> _HOW TO COMPLETE THIS TASK_: Would you reproduce every record exactly, leaving out the pictures?

> _GIVEN DATA_:

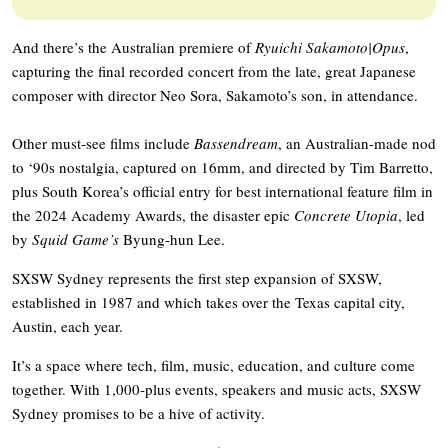
And there’s the Australian premiere of
Ryuichi Sakamoto|Opus
,
capturing the final recorded concert from the late, great Japanese
composer with director Neo Sora, Sakamoto’s son, in attendance.
Other must-see films include
Bassendream
, an Australian-made nod
to ‘90s nostalgia, captured on 16mm, and directed by Tim Barretto,
plus South Korea’s official entry for best international feature film in
the 2024 Academy Awards, the disaster epic
Concrete Utopia
, led
by
Squid Game’s
Byung-hun Lee.
SXSW Sydney represents the first step expansion of SXSW,
established in 1987 and which takes over the Texas capital city,
Austin, each year.
It’s a space where tech, film, music, education, and culture come
together. With 1,000-plus events, speakers and music acts, SXSW
Sydney promises to be a hive of activity.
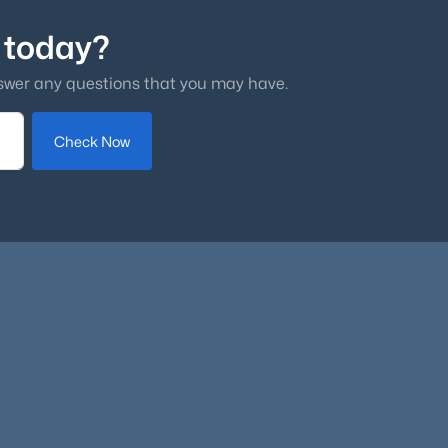
 today?
swer any questions that you may have.
Check Now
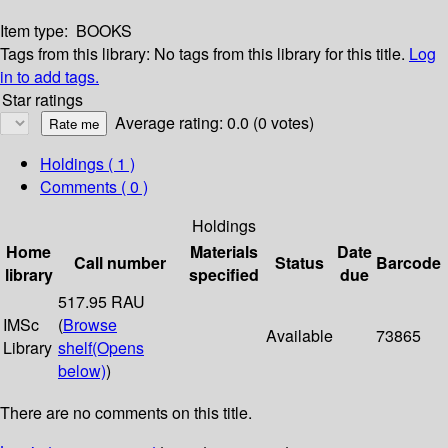
Item type:
BOOKS
Tags from this library:
No tags from this library for this title.
Log
in to add tags.
Star ratings
Average rating: 0.0 (0 votes)
Holdings
( 1 )
Comments ( 0 )
Holdings
Home
Materials
Date
Call number
Status
Barcode
library
specified
due
517.95 RAU
IMSc
(
Browse
Available
73865
Library
shelf
(Opens
below)
)
There are no comments on this title.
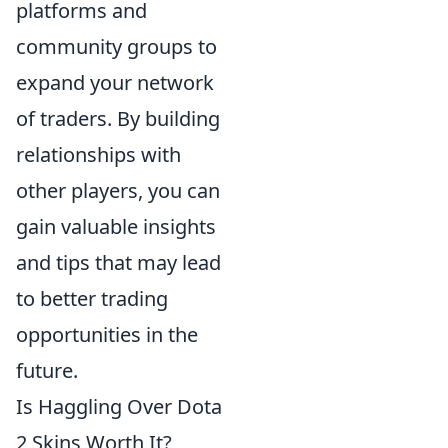
platforms and
community groups to
expand your network
of traders. By building
relationships with
other players, you can
gain valuable insights
and tips that may lead
to better trading
opportunities in the
future.
Is Haggling Over Dota
2 Skins Worth It?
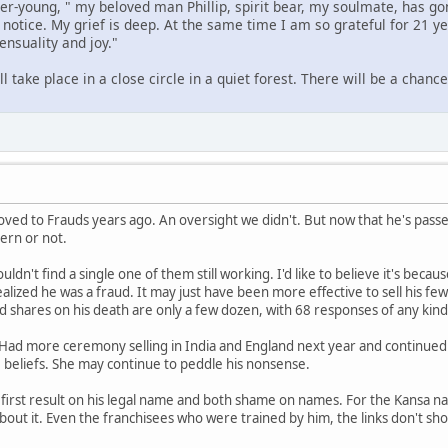
er-young, " my beloved man Phillip, spirit bear, my soulmate, has go
notice. My grief is deep. At the same time I am so grateful for 21 year
ensuality and joy."
take place in a close circle in a quiet forest. There will be a chance 
ed to Frauds years ago. An oversight we didn't. But now that he's passe
ern or not.
couldn't find a single one of them still working. I'd like to believe it's be
realized he was a fraud. It may just have been more effective to sell his f
shares on his death are only a few dozen, with 68 responses of any kind
 Had more ceremony selling in India and England next year and continued w
 beliefs. She may continue to peddle his nonsense.
he first result on his legal name and both shame on names. For the Kansa
bout it. Even the franchisees who were trained by him, the links don't s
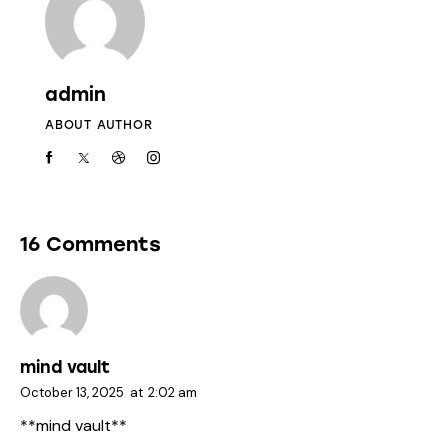
admin
ABOUT AUTHOR
16 Comments
mind vault
October 13, 2025
at
2:02 am
**mind vault**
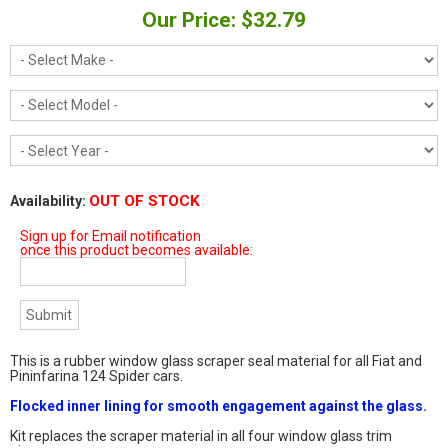
Our Price: $32.79
OUT OF STOCK
Availability:
Sign up for Email notification
once this product becomes available:
This is a rubber window glass scraper seal material for all Fiat and
Pininfarina 124 Spider cars.
Flocked inner lining for smooth engagement against the glass.
Kit replaces the scraper material in all four window glass trim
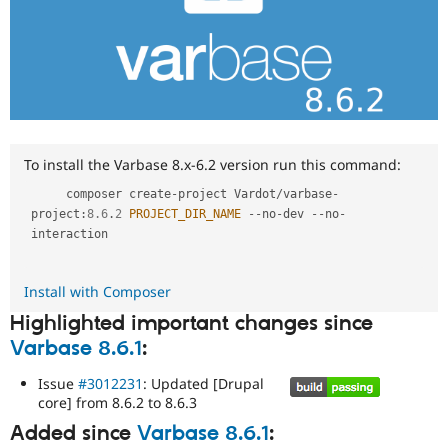
To install the Varbase 8.x-6.2 version run this command:
     composer create
-
project Vardot
/
varbase
-
project
:
8.6
.
2
PROJECT_DIR_NAME
--
no
-
dev 
--
no
-
interaction

Install with Composer
Highlighted important changes since
Varbase 8.6.1
:
Issue
#3012231
: Updated [Drupal
core] from 8.6.2 to 8.6.3
Added since
Varbase 8.6.1
:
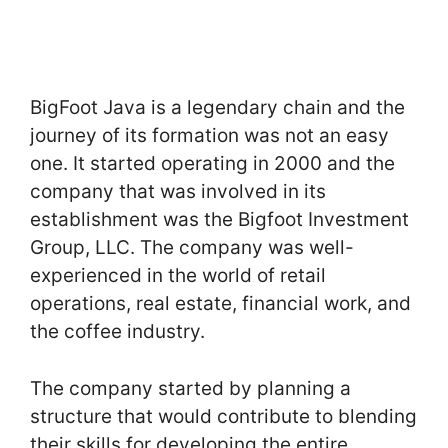
BigFoot Java is a legendary chain and the
journey of its formation was not an easy
one. It started operating in 2000 and the
company that was involved in its
establishment was the Bigfoot Investment
Group, LLC. The company was well-
experienced in the world of retail
operations, real estate, financial work, and
the coffee industry.
The company started by planning a
structure that would contribute to blending
their skills for developing the entire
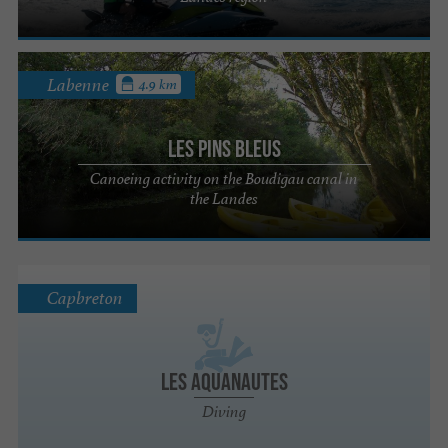
Labenne
4.9 km
Les Pins Bleus
Canoeing activity on the Boudigau canal in
the Landes
Capbreton
Les Aquanautes
Diving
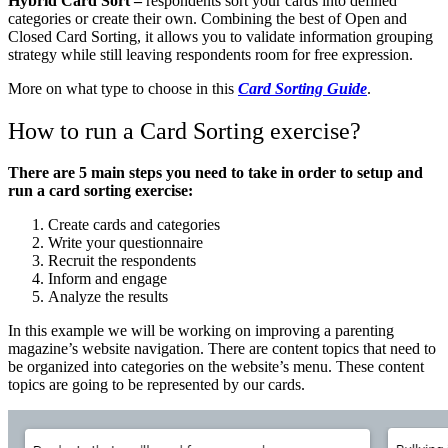
Hybrid Card Sort –
respondents sort your cards into defined
categories or create their own. Combining the best of Open and
Closed Card Sorting, it allows you to validate information grouping
strategy while still leaving respondents room for free expression.
More on what type to choose in this
Card Sorting Guide
.
How to run a Card Sorting exercise?
There are 5 main steps you need to take in order to setup and
run a card sorting exercise:
Create cards and categories
Write your questionnaire
Recruit the respondents
Inform and engage
Analyze the results
In this example we will be working on improving a parenting
magazine’s website navigation. There are content topics that need to
be organized into categories on the website’s menu. These content
topics are going to be represented by our cards.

> _EXERCISE ANSWER_:
And there’s the Australian premiere of
Ryuichi Sakamoto|Opus
,
capturing the final recorded concert from the late, great Japanese
composer with director Neo Sora, Sakamoto’s son, in attendance.
Other must-see films include
Bassendream
, an Australian-made nod
to ‘90s nostalgia, captured on 16mm, and directed by Tim Barretto,
plus South Korea’s official entry for best international feature film in
the 2024 Academy Awards, the disaster epic
Concrete Utopia
, led
by
Squid Game’s
Byung-hun Lee.
SXSW Sydney represents the first step expansion of SXSW,
established in 1987 and which takes over the Texas capital city,
Austin, each year.
It’s a space where tech, film, music, education, and culture come
together. With 1,000-plus events, speakers and music acts, SXSW
Sydney promises to be a hive of activity.
 today?
swer any questions that you may have.
Check Now
Item type:
BOOKS
Tags from this library:
No tags from this library for this title.
Log
in to add tags.
Star ratings
Average rating: 0.0 (0 votes)
Holdings
( 1 )
Comments ( 0 )
Holdings
Home
Materials
Date
Call number
Status
Barcode
library
specified
due
517.95 RAU
IMSc
(
Browse
Available
73865
Library
shelf
(Opens
below)
)
There are no comments on this title.
platforms and
community groups to
expand your network
of traders. By building
relationships with
other players, you can
gain valuable insights
and tips that may lead
to better trading
opportunities in the
future.
Is Haggling Over Dota
2 Skins Worth It?
er-young, " my beloved man Phillip, spirit bear, my soulmate, has go
notice. My grief is deep. At the same time I am so grateful for 21 year
ensuality and joy."
take place in a close circle in a quiet forest. There will be a chance 
ed to Frauds years ago. An oversight we didn't. But now that he's passe
ern or not.
couldn't find a single one of them still working. I'd like to believe it's be
realized he was a fraud. It may just have been more effective to sell his f
shares on his death are only a few dozen, with 68 responses of any kind
 Had more ceremony selling in India and England next year and continued w
 beliefs. She may continue to peddle his nonsense.
he first result on his legal name and both shame on names. For the Kansa
bout it. Even the franchisees who were trained by him, the links don't s
admin
ABOUT AUTHOR
16 Comments
mind vault
October 13, 2025
at
2:02 am
**mind vault**
Our Price: $32.79
OUT OF STOCK
Availability:
Sign up for Email notification
once this product becomes available:
This is a rubber window glass scraper seal material for all Fiat and
Pininfarina 124 Spider cars.
Flocked inner lining for smooth engagement against the glass.
Kit replaces the scraper material in all four window glass trim
To install the Varbase 8.x-6.2 version run this command:
     composer create
-
project Vardot
/
varbase
-
project
:
8.6
.
2
PROJECT_DIR_NAME
--
no
-
dev 
--
no
-
interaction

Install with Composer
Highlighted important changes since
Varbase 8.6.1
:
Issue
#3012231
: Updated [Drupal
core] from 8.6.2 to 8.6.3
Added since
Varbase 8.6.1
:
BigFoot Java is a legendary chain and the
journey of its formation was not an easy
one. It started operating in 2000 and the
company that was involved in its
establishment was the Bigfoot Investment
Group, LLC. The company was well-
experienced in the world of retail
operations, real estate, financial work, and
the coffee industry.
The company started by planning a
structure that would contribute to blending
their skills for developing the entire
Labenne
4.9 km
Les Pins Bleus
Canoeing activity on the Boudigau canal in
the Landes
Capbreton
Les Aquanautes
Diving
Hybrid Card Sort –
respondents sort your cards into defined
categories or create their own. Combining the best of Open and
Closed Card Sorting, it allows you to validate information grouping
strategy while still leaving respondents room for free expression.
More on what type to choose in this
Card Sorting Guide
.
How to run a Card Sorting exercise?
There are 5 main steps you need to take in order to setup and
run a card sorting exercise:
Create cards and categories
Write your questionnaire
Recruit the respondents
Inform and engage
Analyze the results
In this example we will be working on improving a parenting
magazine’s website navigation. There are content topics that need to
be organized into categories on the website’s menu. These content
topics are going to be represented by our cards.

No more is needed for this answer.